AUTHOR=James Stephanie R. , Foks Nathan Leon , Minsley Burke J. TITLE=GSPy: A new toolbox and data standard for Geophysical Datasets JOURNAL=Frontiers in Earth Science VOLUME=10 YEAR=2022 URL=https://www.frontiersin.org/journals/earth-science/articles/10.3389/feart.2022.907614 DOI=10.3389/feart.2022.907614 ISSN=2296-6463 ABSTRACT=

The diversity of geophysical methods and datatypes, as well as the isolated nature of various specialties (e.g., electromagnetic, seismic, potential fields) leads to a profusion of separate data file formats and documentation conventions. This can hinder cooperation and reduce the impact of datasets researchers have invested in heavily to collect and prepare.
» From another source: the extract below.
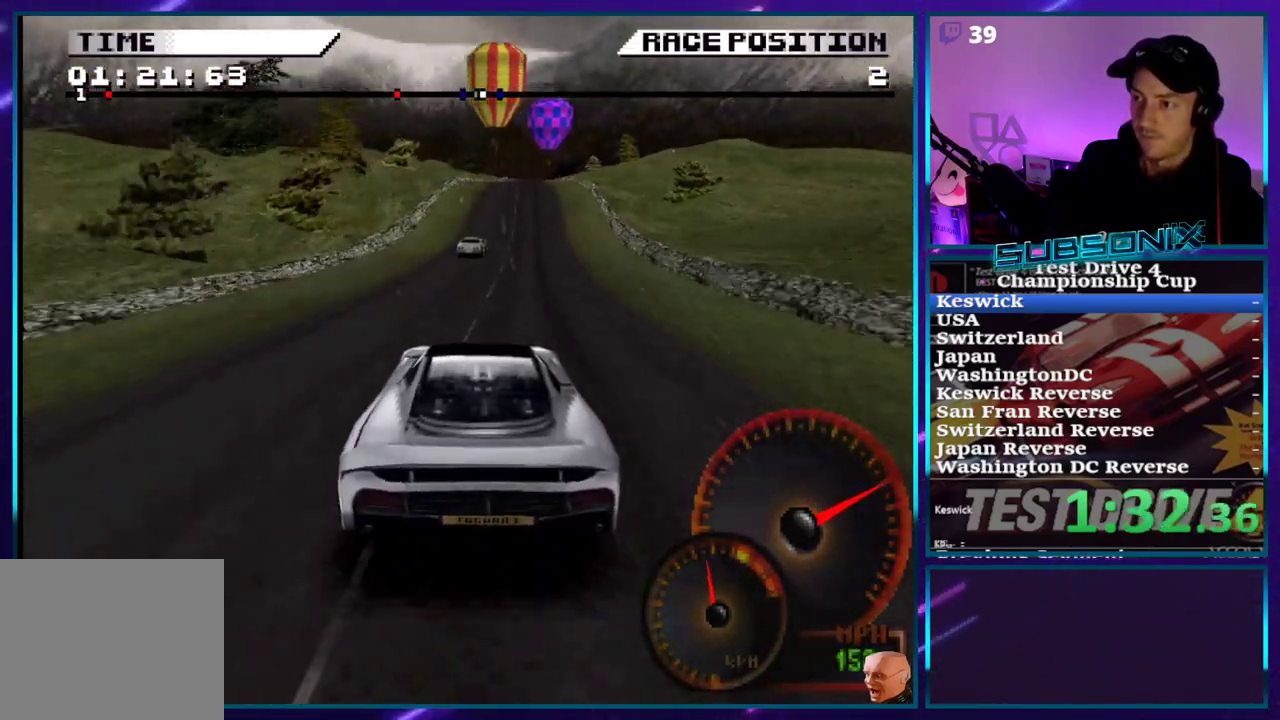
{"buttons": ["CROSS"], "right_stick": "center", "events": [[133, "DPAD_RIGHT", "up"], [367, "DPAD_RIGHT", "down"], [467, "DPAD_RIGHT", "up"]]}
An open, portable, and well-supported community data standard could greatly improve the interoperability, transferability, and long-term archival of geophysical data. Airborne geophysical methods particularly need an open and accessible data standard, and they exemplify the complexity that is common in geophysical datasets where critical auxiliary information on the survey and system parameters are required to fully utilize and understand the data. Here, we propose a new Geophysical Standard, termed the GS convention, that leverages the well-established and widely used NetCDF file format and builds on the Climate and Forecasts (CF) metadata convention. We also present an accompanying open-source Python package, GSPy, to provide methods and workflows for building the GS-standardized NetCDF files, importing and exporting between common data formats, preparing input files for geophysical inversion software, and visualizing data and inverted models. By using the NetCDF format, handled through the Xarray Python package, and following the CF conventions, we standardize how metadata is recorded and directly stored with the data, from general survey and system information down to specific variable attributes. Utilizing the hierarchical nature of NetCDF, GS-formatted files are organized with a root Survey group that contains global metadata about the geophysical survey. Data are then organized into subgroups beneath Survey and are categorized as Tabular or Raster depending on the geometry and point of origin for the data. Lastly, the standard ensures consistency in constructing and tracking coordinate reference systems, which is vital for accurate portability and analysis. Development and adoption of a NetCDF-based data standard for geophysical surveys can greatly improve how these complex datasets are shared and utilized, making the data more accessible to a broader science community. The architecture of GSPy can be easily transferred to additional geophysical datatypes and methods in future releases.